I would like to get everyone’s thoughts on where they see the future of WebAssembly ink! smart contracts in the Polkadot ecosystem and Web3 as a possible standard.
The vision of supporting EVM/Solidity as a legacy and future of Wasm for Web3 resonates with me, but as it stands it looks like there is not enough adoption or demand for ink! based DApps ecosystem.
Also, I have the impression that the choice of Pallet development for application logic is encouraged over ink! – this is understandable for teams developing their own custom Substrate, there are still places where it makes more sense to do the implementation in ink!
The main difference between smart contract and pallet development is that they are intended to occur at different levels of the stack. Teams building on top of parachains are going to need smart contracts.
That said, I think EVM is here to stay, at least for the foreseeable future. I view the EVM’s niche as similar to C. It’s the most widely used base for smart contracts. What we’ve seen from systems programming is that even when better alternatives emerged throughout the 90s, 2000s, and 2010s, C remained and indeed remains a staple of that world.
My view is that we can build out and encourage ink! to be a better alternative for smart contract development, and indeed parachains can support both EVM and ink!, or just one of the two.
This is where Astar Network comes in. We are building a smart contract parachain that supports both EVM and Wasm. As far as I know, the Wasm contract pallet developed by Parity is going to be audited. And once it is finished, Astar is going to support the pallet and ink! smart contracts. We expect the transition from EVM to Wasm but this transition takes a long time or EVM still remains in the future as Rob said. I personally forecast that we can support commercial ink! smart contracts in October or early November.
btw, Shiden, a Kusama parachain already supports ink! smart contracts. The problem is missing a lot of toolings to develop ink! smart contracts. OpenBrush is great but we need more.

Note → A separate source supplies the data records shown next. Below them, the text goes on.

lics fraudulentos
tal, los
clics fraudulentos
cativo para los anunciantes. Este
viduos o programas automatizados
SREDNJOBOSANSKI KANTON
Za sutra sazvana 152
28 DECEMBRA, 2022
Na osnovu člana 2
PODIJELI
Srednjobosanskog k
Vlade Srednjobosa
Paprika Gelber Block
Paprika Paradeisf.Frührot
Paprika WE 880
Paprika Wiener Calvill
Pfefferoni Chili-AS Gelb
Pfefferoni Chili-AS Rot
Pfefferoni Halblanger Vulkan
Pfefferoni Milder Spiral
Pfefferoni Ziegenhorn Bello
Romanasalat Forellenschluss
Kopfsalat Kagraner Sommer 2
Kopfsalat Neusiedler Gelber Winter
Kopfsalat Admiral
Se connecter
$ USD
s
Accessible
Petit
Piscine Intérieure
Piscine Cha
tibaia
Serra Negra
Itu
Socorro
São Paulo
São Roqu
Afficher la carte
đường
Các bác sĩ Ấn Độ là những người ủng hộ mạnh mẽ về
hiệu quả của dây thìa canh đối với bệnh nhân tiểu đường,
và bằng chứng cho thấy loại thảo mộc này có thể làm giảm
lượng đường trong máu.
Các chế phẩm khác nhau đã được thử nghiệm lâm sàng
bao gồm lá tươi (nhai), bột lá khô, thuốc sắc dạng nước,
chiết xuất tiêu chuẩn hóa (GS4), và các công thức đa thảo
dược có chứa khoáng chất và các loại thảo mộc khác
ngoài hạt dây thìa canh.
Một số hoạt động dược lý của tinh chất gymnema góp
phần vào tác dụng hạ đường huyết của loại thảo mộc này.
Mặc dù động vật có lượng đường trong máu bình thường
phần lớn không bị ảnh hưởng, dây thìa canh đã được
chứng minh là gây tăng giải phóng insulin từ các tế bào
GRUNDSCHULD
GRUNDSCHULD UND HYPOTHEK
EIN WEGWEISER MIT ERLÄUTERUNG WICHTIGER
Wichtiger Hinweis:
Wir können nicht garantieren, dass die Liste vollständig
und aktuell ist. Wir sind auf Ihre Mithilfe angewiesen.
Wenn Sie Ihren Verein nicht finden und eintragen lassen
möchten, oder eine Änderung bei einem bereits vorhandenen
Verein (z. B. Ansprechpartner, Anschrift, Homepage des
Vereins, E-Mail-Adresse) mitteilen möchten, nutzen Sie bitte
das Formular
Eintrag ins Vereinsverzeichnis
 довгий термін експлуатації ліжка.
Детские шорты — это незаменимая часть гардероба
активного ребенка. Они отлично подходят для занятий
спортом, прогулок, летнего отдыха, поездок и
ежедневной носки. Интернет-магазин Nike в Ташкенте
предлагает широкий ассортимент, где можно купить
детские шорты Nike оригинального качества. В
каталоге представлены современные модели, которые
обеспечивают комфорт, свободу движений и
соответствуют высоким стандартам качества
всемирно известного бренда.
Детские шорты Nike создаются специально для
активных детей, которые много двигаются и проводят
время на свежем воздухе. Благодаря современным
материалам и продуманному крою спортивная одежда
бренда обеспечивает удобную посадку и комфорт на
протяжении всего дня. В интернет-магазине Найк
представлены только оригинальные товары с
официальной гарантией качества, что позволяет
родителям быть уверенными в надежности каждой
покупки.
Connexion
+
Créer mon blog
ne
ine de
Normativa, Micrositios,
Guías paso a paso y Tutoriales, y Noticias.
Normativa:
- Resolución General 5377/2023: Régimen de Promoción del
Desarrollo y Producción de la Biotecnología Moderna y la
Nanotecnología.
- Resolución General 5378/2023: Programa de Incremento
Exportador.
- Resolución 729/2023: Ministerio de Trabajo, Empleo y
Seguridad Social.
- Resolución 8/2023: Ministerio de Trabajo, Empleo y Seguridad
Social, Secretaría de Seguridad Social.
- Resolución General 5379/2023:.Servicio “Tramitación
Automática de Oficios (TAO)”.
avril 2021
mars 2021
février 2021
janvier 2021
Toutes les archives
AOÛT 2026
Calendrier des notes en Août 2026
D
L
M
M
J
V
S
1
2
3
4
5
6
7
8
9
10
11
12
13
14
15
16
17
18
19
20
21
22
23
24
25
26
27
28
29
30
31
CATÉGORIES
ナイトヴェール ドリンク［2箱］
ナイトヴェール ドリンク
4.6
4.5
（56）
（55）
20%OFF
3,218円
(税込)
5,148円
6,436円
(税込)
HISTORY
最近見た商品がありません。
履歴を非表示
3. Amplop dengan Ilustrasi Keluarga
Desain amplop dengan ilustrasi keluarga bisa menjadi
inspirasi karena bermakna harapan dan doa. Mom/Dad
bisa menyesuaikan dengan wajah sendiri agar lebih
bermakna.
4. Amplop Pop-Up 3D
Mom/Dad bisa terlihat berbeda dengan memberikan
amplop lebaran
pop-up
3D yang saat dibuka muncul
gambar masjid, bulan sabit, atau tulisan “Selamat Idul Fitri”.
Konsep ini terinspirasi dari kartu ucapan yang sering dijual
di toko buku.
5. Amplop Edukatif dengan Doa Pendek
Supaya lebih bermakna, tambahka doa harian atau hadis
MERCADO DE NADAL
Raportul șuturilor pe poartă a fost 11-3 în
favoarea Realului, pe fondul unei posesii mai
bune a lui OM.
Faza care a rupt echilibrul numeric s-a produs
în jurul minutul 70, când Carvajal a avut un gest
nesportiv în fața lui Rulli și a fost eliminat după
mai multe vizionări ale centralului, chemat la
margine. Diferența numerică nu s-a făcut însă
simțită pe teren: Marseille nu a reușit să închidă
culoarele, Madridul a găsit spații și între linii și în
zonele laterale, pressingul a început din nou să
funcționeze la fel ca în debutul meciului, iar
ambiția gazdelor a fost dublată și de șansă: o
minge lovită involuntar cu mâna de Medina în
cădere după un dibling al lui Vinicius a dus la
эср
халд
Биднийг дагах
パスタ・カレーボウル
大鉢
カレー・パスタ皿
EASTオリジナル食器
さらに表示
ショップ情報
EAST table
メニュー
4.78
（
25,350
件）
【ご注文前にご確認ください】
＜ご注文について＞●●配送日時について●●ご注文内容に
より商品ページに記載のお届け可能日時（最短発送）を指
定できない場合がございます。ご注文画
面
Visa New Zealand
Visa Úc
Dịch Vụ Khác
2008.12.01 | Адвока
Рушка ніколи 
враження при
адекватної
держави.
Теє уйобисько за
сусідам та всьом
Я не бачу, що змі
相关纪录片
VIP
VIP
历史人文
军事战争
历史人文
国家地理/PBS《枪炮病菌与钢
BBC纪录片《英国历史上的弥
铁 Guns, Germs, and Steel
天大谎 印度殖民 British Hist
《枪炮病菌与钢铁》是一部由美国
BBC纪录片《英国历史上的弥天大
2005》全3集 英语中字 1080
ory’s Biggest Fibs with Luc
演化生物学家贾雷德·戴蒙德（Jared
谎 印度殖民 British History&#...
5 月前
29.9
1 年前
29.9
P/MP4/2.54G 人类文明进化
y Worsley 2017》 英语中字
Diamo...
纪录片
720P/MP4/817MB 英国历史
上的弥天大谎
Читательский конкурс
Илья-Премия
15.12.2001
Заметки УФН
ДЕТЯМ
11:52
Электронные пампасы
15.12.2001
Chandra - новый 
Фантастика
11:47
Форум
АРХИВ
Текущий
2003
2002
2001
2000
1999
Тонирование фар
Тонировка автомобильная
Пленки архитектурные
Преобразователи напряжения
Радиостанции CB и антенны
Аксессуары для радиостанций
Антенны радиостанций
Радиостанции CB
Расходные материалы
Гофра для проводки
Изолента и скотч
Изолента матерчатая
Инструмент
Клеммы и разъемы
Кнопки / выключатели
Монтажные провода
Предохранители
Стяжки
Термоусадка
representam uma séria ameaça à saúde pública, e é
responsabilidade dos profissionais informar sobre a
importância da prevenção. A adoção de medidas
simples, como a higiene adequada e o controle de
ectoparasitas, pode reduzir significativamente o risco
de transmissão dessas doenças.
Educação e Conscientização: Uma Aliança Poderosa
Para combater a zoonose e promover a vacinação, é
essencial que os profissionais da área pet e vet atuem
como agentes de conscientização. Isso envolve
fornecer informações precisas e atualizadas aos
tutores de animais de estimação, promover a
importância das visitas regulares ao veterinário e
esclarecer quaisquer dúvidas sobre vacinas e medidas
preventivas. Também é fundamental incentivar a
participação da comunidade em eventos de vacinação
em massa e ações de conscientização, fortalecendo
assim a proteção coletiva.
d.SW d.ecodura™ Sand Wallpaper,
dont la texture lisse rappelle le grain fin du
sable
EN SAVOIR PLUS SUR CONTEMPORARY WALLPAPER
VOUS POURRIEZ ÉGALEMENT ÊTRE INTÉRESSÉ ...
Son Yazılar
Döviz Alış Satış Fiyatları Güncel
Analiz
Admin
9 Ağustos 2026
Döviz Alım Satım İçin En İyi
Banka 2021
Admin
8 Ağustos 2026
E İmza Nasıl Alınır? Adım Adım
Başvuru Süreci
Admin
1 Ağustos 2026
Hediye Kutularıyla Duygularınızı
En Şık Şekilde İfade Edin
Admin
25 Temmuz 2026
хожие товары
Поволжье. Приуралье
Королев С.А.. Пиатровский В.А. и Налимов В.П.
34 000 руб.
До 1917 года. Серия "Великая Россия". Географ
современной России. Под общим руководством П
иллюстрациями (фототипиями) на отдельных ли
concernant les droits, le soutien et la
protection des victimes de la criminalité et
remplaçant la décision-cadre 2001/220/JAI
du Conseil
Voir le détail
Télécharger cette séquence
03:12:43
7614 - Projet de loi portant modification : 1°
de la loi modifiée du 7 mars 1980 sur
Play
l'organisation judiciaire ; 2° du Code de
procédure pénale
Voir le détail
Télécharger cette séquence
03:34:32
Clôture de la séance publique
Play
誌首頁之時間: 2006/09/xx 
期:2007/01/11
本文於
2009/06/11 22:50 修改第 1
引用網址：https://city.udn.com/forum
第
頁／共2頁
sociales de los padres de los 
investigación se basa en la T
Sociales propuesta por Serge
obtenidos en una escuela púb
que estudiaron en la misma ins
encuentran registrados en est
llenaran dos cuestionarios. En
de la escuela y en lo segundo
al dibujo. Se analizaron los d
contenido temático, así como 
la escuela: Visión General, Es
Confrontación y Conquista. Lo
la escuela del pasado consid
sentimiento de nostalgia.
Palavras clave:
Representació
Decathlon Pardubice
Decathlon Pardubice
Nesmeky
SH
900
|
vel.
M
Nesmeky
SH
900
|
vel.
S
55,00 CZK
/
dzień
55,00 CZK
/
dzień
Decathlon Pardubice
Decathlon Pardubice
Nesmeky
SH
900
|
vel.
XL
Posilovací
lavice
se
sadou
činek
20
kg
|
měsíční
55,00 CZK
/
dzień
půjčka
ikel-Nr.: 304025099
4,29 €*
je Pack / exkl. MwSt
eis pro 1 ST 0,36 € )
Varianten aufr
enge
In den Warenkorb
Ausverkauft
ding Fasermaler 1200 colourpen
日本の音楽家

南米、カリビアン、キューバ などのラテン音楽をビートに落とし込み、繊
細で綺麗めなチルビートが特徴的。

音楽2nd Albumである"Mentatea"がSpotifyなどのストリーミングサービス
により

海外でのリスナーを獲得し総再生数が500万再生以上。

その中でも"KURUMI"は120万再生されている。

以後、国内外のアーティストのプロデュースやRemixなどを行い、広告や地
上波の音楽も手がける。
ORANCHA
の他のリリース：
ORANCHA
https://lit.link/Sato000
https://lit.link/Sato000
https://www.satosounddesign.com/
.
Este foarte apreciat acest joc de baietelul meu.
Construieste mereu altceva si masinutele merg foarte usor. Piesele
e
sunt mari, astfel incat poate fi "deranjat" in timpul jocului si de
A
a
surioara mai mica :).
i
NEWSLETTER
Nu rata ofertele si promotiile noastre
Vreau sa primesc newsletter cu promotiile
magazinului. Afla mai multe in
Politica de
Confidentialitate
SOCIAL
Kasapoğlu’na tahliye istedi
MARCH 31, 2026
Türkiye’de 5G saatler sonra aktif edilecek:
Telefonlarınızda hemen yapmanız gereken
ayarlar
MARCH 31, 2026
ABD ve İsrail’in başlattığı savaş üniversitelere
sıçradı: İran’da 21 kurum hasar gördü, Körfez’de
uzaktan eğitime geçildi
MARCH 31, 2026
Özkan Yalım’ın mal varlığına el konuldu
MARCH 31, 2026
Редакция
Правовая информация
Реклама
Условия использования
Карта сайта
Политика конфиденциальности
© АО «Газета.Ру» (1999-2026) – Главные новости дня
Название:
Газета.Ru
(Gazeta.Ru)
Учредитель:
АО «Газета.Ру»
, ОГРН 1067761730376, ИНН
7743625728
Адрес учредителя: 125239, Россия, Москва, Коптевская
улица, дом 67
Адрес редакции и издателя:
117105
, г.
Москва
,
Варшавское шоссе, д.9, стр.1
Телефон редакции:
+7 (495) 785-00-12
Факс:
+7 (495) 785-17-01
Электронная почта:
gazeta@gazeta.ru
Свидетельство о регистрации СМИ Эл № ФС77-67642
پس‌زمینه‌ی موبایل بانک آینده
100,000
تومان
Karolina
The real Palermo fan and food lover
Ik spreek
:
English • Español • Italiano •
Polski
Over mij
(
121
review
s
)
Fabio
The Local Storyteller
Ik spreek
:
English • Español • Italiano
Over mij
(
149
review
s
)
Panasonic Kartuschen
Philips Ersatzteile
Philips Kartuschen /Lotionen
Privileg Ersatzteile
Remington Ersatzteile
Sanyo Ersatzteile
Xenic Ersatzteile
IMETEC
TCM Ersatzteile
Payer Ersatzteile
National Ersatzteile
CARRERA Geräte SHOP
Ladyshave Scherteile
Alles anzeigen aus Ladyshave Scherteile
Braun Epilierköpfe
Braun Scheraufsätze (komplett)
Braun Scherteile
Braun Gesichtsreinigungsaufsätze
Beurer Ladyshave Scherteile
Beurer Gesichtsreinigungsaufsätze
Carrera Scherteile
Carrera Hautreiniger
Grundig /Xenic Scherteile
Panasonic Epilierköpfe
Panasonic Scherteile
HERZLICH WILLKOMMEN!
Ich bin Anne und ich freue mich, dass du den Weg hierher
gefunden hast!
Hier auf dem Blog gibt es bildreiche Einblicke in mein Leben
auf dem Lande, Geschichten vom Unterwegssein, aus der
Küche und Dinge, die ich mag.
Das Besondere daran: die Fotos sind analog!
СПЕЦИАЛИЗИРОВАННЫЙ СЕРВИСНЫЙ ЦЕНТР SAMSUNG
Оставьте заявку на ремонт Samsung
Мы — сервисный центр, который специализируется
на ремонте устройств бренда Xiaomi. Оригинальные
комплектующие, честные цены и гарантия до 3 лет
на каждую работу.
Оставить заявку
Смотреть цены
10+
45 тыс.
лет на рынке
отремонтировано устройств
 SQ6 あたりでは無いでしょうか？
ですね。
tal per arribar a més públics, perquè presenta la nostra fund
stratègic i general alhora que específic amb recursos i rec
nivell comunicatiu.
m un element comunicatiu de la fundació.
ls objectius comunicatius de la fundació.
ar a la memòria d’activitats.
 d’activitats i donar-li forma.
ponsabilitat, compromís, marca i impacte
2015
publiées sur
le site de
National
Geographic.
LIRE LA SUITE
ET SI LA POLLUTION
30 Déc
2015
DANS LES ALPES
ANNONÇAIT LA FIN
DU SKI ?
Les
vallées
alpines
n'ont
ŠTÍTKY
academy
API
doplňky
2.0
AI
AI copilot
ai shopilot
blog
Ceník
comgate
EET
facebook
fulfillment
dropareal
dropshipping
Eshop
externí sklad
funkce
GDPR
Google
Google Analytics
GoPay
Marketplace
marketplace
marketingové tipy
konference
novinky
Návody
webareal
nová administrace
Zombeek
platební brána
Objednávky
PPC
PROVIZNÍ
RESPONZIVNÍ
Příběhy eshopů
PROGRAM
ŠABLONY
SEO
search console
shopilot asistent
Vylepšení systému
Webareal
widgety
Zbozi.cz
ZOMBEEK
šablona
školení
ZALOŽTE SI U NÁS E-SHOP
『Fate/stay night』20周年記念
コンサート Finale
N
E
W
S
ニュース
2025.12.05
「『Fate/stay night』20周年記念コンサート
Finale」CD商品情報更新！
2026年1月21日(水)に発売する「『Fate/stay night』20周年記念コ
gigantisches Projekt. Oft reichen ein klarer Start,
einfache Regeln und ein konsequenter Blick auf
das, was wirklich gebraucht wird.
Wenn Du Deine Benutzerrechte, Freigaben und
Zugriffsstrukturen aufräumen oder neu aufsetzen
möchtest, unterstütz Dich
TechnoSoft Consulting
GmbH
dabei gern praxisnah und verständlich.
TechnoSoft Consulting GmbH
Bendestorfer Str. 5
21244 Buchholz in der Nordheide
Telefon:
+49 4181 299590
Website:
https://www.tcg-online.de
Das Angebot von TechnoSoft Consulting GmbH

If you squeeze your eyes enough, both ink! and FRAME are doing a similar job. As @rphmeier touched on, they are on different levels of the stack. It’s always been considered that ink! is an easy tool but a bit blunt, and FRAME allows you to do more things, including cutting your leg off. For example, FRAME Runtime can write every storage entry, and it can remove the :code. Another example, is a Substrate Runtime that has to be careful about resource usage, for that it has to perform thorough runtime benchmarks. It also is not allowed to panic, otherwise it’s a risk for DoS.
But, then there are these two ideas:
There was an old idea introducing try…catch functionality into Substrate Runtime. It was partially implemented in the form of transactional storage.
Recently, a way how to do a very low overhead gas metering on wasm was discovered. The primary motivation is to fit it into PVF execution metering. However, potentially we could introduce it into Substrate Runtime.
Those two ideas might allow us to bring the contract-like environment to FRAME, blurring the line between the two. I am not sure that would kill one or another, but maybe it will be two flavors of one thing.
My views are similar to the points made by @rphmeier and @sota. Both ink! and EVM can co-exist, and it’s a matter of time until we see more adoption of ink! but some more effort needs to be put into the tooling.
There is great value in parachains supporting both EVM and ink! 1) for interoperability and support of a major developers segment 2) I see future DApps written with cross-VM components, there are things that ink! / contracts-pallet can do that EVM can’t, for example, access to extrinsics.
Any Smart contracts is a platform is highly sensitive to network effects. EVM has the massive first mover advantage and will always be around as @rphmeier pointed out. However, we can partly break this network effect by allowing ink! contracts to call EVM contracts and vice versa. That is not easily possible today but planned to make this happen.
Agreed. This is why Parity develops pallet-contracts and ink! in house and invests resources to make it the best it can be. pallet-evm is still important for onboarding but eventually we hope people to migrate over to ink! (or solang) to profit from the improvements that pallet-contracts made over pallet-evm.
Parachains is just Parity’s main product. Understandable most of the things one read is about pallets. However, those two pathes do not even start to compare. Creating a parachain is a much more involved process for two reasons: First, you need a lot of money to get a slot and make sure to keep it. Second, writing a runtime is more demanding because any panic or botched benchmark can put your product at risk. All of this are non issues in contracts.
That said, this is one of the most common questions in my experience: “ink! or FRAME”? The realization we had is that those are basically doing the same thing: A syntax sugar heavy framework for writing on-chain logic. We are currently investigating merging those two efforts: You will then be able to compile the same code as either a contract or a pallet. This is still early but it will definitely solve this problem of not knowing “what to start with”. You always start with a contract because you are already writing a pallet while doing so.
Apart from merging FRAME and ink! together there are also some core changes which are needed for this:
This will enable the runtime to be allowed to panic without repercussions and remove the need for benchmarking and all the dangers and tragedies that come with that. I discussed this with @pepyakin and we think it is realistic to make this happen.
Best place to start your learning journey would be here:
Could you describe more about the problem you have, what kind of tooling do you exactly need, what are concrete requirements? Appreciate more information on the topic (here or on Telegram).